## WHAT THIS TASK INVOLVES
Below are the entries; return exactly the line with "thumb tip: (1314, 563)" and every later line, without anything else.

Dataset records
******
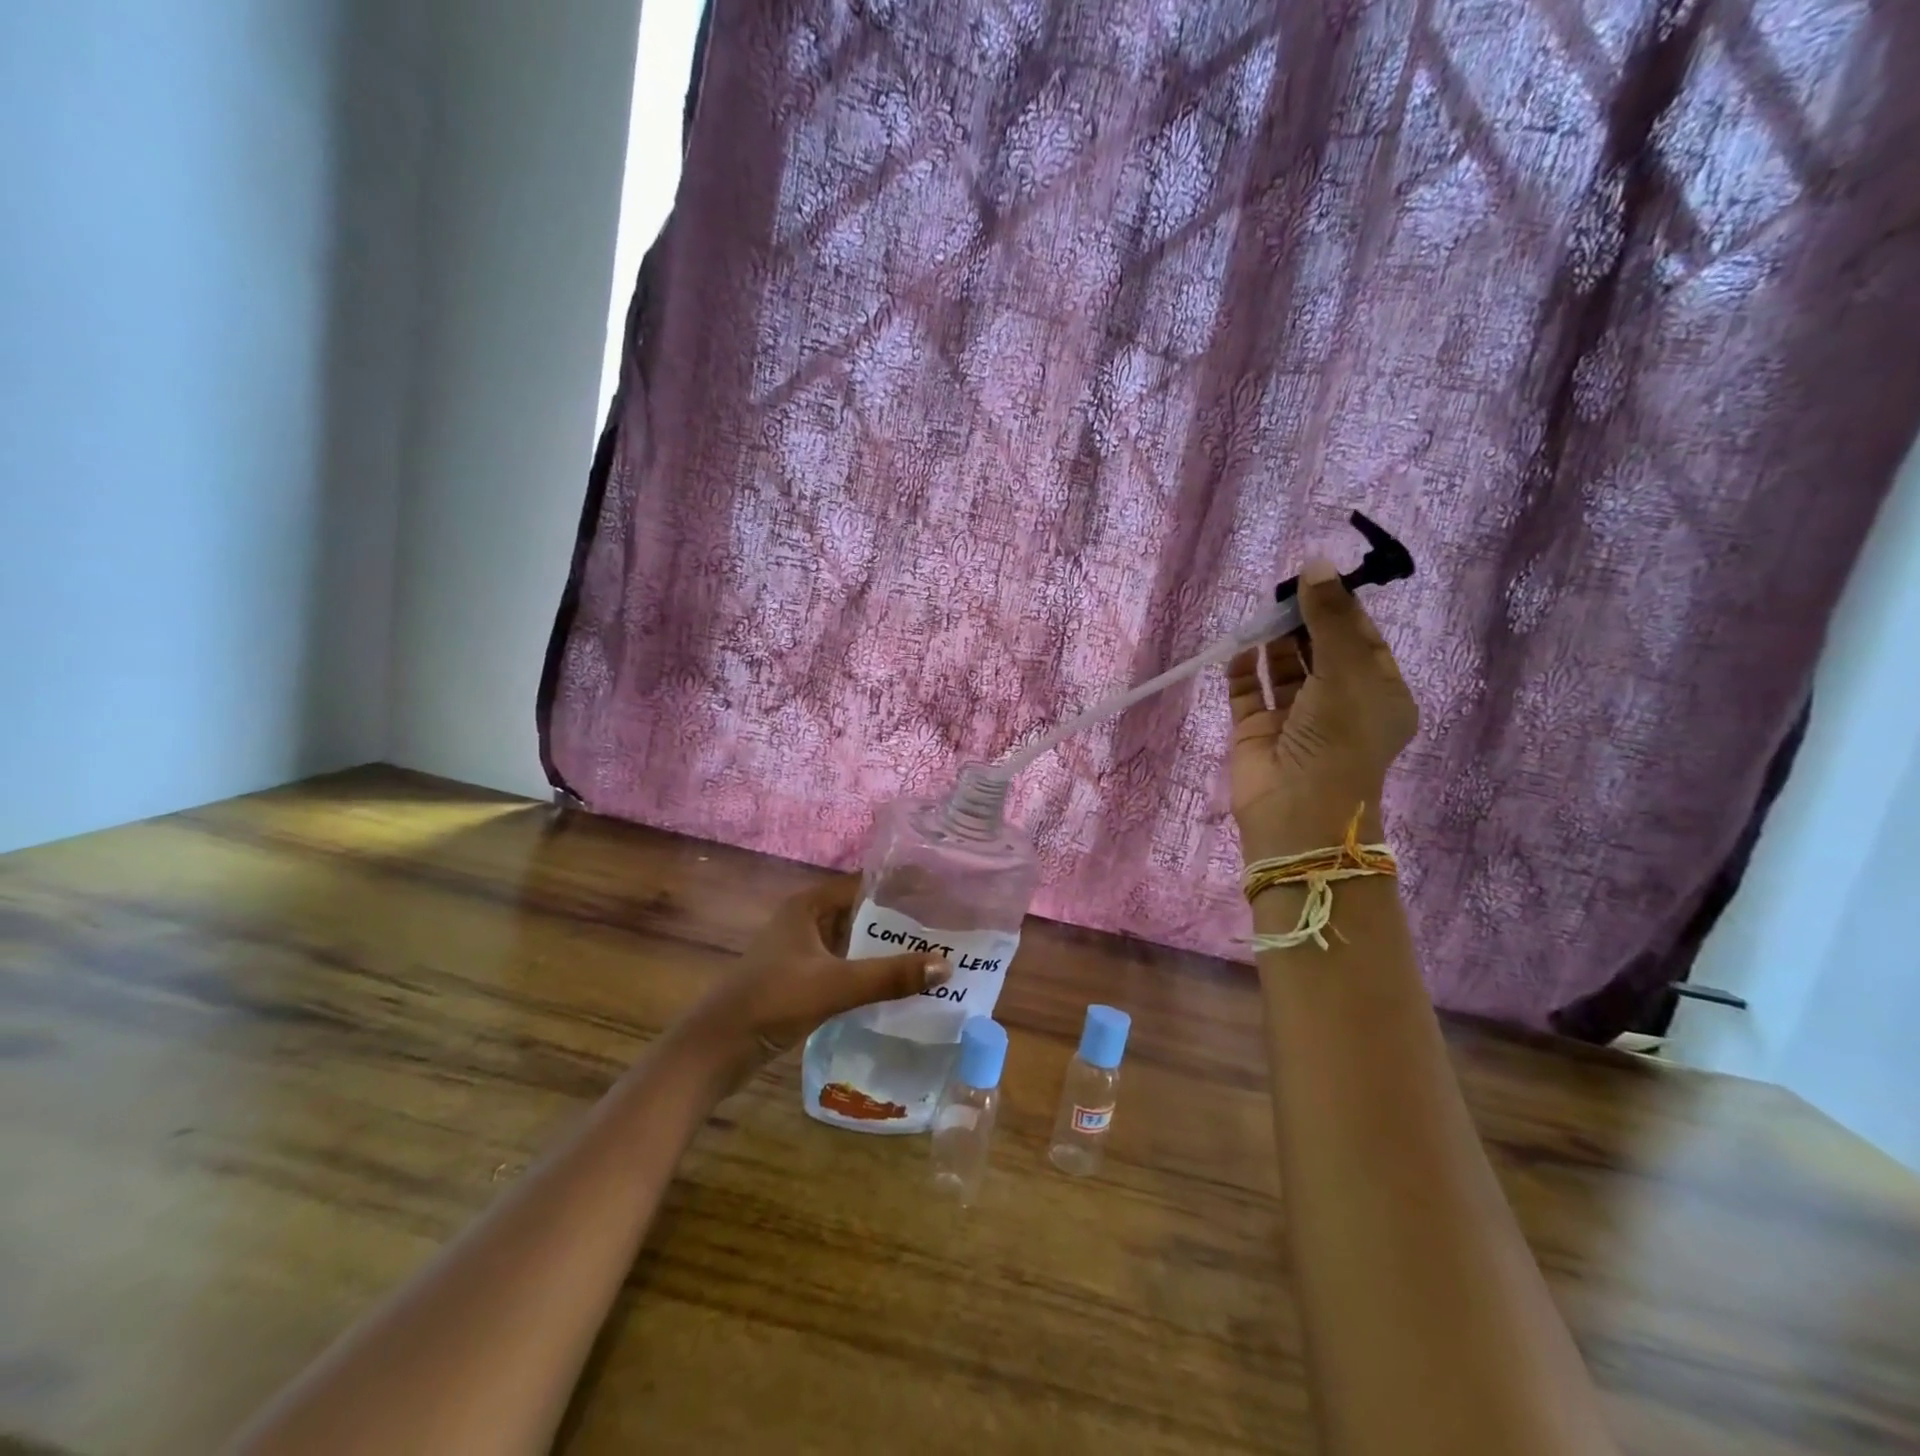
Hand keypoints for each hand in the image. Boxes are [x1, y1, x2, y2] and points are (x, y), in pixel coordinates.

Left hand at [674, 875, 948, 1084]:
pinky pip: (846, 967)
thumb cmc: (772, 1001)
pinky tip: (900, 986)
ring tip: (933, 955)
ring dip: (886, 950)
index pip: (864, 883)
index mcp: (809, 905)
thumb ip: (889, 976)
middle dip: (899, 922)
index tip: (941, 894)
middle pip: (862, 913)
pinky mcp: (802, 980)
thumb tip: (946, 965)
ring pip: (854, 943)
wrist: (716, 1050)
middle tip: (946, 929)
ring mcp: (803, 952)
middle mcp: (807, 921)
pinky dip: (870, 973)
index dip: (900, 886)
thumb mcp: (834, 985)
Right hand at [1226, 559, 1417, 860]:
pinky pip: (1249, 692)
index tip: (1316, 576)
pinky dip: (1244, 669)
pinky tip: (1240, 647)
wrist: (1299, 811)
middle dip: (1303, 620)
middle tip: (1282, 590)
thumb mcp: (1346, 670)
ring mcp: (1294, 719)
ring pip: (1283, 669)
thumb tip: (1314, 563)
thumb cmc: (1339, 738)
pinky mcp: (1257, 731)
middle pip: (1319, 650)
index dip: (1340, 607)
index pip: (1361, 639)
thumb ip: (1329, 618)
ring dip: (1273, 641)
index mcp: (1377, 693)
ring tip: (1261, 611)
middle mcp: (1338, 704)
******
## SOLUTION TO THIS EXERCISE
thumb tip: (1314, 563)
thumb cmc: (1339, 738)
pinky mcp: (1257, 731)
middle pip: (1319, 650)
index dip: (1340, 607)
index pip: (1361, 639)
thumb ip: (1329, 618)
ring dip: (1273, 641)
index mcp: (1377, 693)
ring tip: (1261, 611)
middle mcp: (1338, 704)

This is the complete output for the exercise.